_DATASET CONTENT_
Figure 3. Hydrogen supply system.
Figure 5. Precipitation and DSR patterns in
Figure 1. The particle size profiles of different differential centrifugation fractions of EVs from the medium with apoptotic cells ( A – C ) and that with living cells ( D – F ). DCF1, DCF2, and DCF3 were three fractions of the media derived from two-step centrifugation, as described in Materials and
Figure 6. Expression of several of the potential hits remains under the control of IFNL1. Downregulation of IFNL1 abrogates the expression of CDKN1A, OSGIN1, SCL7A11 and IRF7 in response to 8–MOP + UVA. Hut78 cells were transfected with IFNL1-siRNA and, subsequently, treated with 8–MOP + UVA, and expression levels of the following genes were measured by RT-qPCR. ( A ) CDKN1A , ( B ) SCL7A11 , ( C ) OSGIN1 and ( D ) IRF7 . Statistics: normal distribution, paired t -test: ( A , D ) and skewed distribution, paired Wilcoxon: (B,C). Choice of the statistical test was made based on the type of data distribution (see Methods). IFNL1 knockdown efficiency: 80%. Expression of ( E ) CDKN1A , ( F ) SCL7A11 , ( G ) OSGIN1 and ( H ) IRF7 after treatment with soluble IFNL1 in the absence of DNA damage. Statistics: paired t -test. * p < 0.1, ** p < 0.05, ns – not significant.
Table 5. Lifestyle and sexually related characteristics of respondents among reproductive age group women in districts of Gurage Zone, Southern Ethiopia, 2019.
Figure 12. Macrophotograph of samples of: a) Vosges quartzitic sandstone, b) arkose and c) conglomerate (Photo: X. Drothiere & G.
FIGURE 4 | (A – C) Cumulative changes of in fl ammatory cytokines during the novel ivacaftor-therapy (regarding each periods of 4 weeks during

_EXERCISE DIRECTIONS_
Only an exact copy of the data above will do.

_ANSWER BELOW_
Figure 3. Hydrogen supply system.
Figure 5. Precipitation and DSR patterns in
Figure 1. The particle size profiles of different differential centrifugation fractions of EVs from the medium with apoptotic cells ( A – C ) and that with living cells ( D – F ). DCF1, DCF2, and DCF3 were three fractions of the media derived from two-step centrifugation, as described in Materials and
Figure 6. Expression of several of the potential hits remains under the control of IFNL1. Downregulation of IFNL1 abrogates the expression of CDKN1A, OSGIN1, SCL7A11 and IRF7 in response to 8–MOP + UVA. Hut78 cells were transfected with IFNL1-siRNA and, subsequently, treated with 8–MOP + UVA, and expression levels of the following genes were measured by RT-qPCR. ( A ) CDKN1A , ( B ) SCL7A11 , ( C ) OSGIN1 and ( D ) IRF7 . Statistics: normal distribution, paired t -test: ( A , D ) and skewed distribution, paired Wilcoxon: (B,C). Choice of the statistical test was made based on the type of data distribution (see Methods). IFNL1 knockdown efficiency: 80%. Expression of ( E ) CDKN1A , ( F ) SCL7A11 , ( G ) OSGIN1 and ( H ) IRF7 after treatment with soluble IFNL1 in the absence of DNA damage. Statistics: paired t -test. * p < 0.1, ** p < 0.05, ns – not significant.
Table 5. Lifestyle and sexually related characteristics of respondents among reproductive age group women in districts of Gurage Zone, Southern Ethiopia, 2019.
Figure 12. Macrophotograph of samples of: a) Vosges quartzitic sandstone, b) arkose and c) conglomerate (Photo: X. Drothiere & G.
FIGURE 4 | (A – C) Cumulative changes of in fl ammatory cytokines during the novel ivacaftor-therapy (regarding each periods of 4 weeks during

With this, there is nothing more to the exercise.